2
$\begingroup$

I'm struggle to find a definition of the sheafification which avoids étale spaces, but also Grothendieck topologies.

Note that a preasheaf (of abelian groups) $F$ on a topological space $X$ is a sheaf if and only if it respects, for each open $U\subset X$ and each cover $C$ closed with respect to finite intersections, $F(U)=\underset{V\in C}{\lim}F(V)$ $\{*\}$.

So, can we define the sheafification $F^+$ of $F$ as the sheaf $F^+(U)=\underset{V\subseteq U}{\lim}F(V)$?

  • 0
    $U$ is a terminal object of the category of open subsets of $U$, so for any contravariant functor $F$, you have $$\lim_{V \subseteq U} F(V) = F(U)$$2017-02-03
  • 0
    You are right... Then, the cover $\{V\}_{V\in U}$ is the trivial one for which the property $(*)$ is satisfied, I'd say that we should rather look for a "minimal" cover, then, which make me think to the following definition: $F(U)=\underset{C\in\Phi}{\operatorname{colim}}\underset{V\in C}\lim F(V)$ where $\Phi$ is the family of all the "good" covers. Too bad this resemble way too much the site approach.2017-02-03
  • 1
    That formula looks right (which I assume you mean as a definition of $F^+(U)$, not a definition of $F(U)$); it says that an element of $F^+(U)$ is given by patching together a local choice of sections of the presheaf, and that refinements of the patching give the same element.2017-02-03
  • 0
    It's really not clear to me exactly what you're looking for or trying to avoid. e.g. I could not have predicted you would reject that formula.2017-02-03
  • 0
    I guess I can't reject that formula! At first sight i just didn't like the fact that there was two limits becouse I hoped for something even easier xD I wonder if we can restrict the colimit over the poset of _finite_ covers ordered by refinement... (if the space $X$ is good enough)2017-02-05
  • 0
    I think compactness is necessary for that to work. As a counterexample, consider the presheaf $F$ on $\mathbb{R}$ where $F(U)$ is a one-element set whenever $U$ is contained in an interval of length 1, and $F(U)$ is empty otherwise. $F^+$ should be the terminal sheaf, but the global element can't be given by a finite cover.2017-02-05

1 Answers 1

2

You can prove the sheafification must exist for more general reasons, if you like. By Theorem 2.48 of Adamek-Rosicky, Locally Presentable and Accessible Categories, any full subcategory of a "locally presentable category," for instance, the category of presheaves on a space $X$, closed under limits and sufficiently filtered colimits is reflective. You can prove very straightforwardly that a limit of sheaves is a sheaf, and as for $\lambda$-filtered colimits, you can take $\lambda$ bigger than the powerset of the topology on $X$, so that $\lambda$-filtered colimits commute with the products and equalizers appearing in the sheaf condition, which implies that a $\lambda$-filtered colimits of sheaves is a sheaf.
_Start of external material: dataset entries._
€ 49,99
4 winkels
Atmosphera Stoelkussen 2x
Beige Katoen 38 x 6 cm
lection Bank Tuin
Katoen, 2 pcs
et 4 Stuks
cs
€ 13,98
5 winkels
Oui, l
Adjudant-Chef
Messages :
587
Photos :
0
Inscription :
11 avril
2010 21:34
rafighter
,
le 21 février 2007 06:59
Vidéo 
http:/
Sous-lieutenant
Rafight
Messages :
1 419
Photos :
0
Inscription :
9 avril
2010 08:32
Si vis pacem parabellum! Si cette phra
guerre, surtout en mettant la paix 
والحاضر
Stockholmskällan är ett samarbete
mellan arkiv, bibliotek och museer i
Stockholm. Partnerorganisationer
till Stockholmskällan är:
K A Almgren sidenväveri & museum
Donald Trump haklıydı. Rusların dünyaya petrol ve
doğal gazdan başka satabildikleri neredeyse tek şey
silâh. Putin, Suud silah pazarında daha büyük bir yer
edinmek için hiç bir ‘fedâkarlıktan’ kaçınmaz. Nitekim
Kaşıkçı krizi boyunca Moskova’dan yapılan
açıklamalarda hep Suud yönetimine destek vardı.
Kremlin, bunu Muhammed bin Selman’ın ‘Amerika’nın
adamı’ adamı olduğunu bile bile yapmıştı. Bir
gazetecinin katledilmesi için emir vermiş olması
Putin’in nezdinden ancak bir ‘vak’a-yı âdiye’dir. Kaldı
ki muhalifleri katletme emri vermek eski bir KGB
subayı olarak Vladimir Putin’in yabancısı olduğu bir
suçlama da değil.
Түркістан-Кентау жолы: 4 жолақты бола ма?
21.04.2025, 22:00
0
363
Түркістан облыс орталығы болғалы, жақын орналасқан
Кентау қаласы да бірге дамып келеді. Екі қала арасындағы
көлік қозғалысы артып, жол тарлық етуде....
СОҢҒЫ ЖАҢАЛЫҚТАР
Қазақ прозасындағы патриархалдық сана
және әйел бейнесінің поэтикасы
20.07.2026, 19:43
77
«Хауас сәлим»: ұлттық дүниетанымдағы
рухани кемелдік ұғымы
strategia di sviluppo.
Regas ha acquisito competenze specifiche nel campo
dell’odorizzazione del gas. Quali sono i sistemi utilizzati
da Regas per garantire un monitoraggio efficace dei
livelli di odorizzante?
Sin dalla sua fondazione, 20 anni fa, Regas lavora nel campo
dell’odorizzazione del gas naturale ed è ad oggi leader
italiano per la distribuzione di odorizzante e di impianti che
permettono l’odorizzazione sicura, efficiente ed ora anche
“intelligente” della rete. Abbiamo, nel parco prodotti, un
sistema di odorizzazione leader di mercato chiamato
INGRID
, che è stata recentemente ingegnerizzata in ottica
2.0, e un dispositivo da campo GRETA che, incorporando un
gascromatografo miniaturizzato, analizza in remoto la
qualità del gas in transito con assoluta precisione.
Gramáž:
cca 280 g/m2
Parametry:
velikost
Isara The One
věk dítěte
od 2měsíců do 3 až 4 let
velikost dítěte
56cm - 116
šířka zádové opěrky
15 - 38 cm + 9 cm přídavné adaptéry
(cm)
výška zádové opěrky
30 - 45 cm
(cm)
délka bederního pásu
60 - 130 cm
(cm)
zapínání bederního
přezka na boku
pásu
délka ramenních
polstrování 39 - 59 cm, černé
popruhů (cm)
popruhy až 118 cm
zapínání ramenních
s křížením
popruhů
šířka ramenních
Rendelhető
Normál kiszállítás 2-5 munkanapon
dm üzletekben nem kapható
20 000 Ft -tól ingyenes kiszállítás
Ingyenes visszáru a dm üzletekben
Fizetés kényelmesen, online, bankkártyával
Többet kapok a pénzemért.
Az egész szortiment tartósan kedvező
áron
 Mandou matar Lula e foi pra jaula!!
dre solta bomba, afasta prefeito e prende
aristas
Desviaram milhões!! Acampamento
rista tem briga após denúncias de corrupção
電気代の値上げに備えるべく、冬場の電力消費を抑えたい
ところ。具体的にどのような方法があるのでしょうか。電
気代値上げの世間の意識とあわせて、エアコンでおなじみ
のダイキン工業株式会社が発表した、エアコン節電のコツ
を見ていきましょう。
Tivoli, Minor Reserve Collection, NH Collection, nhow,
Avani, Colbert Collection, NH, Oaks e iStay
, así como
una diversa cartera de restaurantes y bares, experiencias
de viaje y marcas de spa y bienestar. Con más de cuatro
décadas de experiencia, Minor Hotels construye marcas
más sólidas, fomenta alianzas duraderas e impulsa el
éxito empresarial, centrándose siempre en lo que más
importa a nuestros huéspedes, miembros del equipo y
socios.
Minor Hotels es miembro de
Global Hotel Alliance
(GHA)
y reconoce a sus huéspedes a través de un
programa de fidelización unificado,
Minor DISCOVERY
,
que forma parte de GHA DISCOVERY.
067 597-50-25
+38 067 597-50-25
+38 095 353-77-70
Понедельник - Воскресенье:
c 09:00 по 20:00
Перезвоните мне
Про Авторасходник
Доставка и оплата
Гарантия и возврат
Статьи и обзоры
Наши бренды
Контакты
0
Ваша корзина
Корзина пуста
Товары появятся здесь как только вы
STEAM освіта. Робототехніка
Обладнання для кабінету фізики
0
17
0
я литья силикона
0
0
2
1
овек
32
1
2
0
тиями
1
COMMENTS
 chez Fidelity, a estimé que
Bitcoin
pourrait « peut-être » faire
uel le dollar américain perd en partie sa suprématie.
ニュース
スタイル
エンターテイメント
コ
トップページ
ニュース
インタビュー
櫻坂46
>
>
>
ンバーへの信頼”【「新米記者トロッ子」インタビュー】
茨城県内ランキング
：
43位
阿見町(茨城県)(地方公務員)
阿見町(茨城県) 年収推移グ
There's also an explicit construction very similar to that you might be running into around Grothendieck toposes: the category of sheaves on $X$ is the category of limit-preserving functors from the opposite of the category $\mathcal C$ of open subsets of $X$ to the category of sets. Since we can check whether a presheaf is a sheaf by looking at a small set of limit cones, the construction of 1.36 and the argument of Example 1.33 (8) in the same book give a reflection of preserves into sheaves.

So, using either proof, the existence of sheafification is really a consequence of local presentability of the category of presheaves, and doesn't depend on anything more specific about sheaf/topos theory.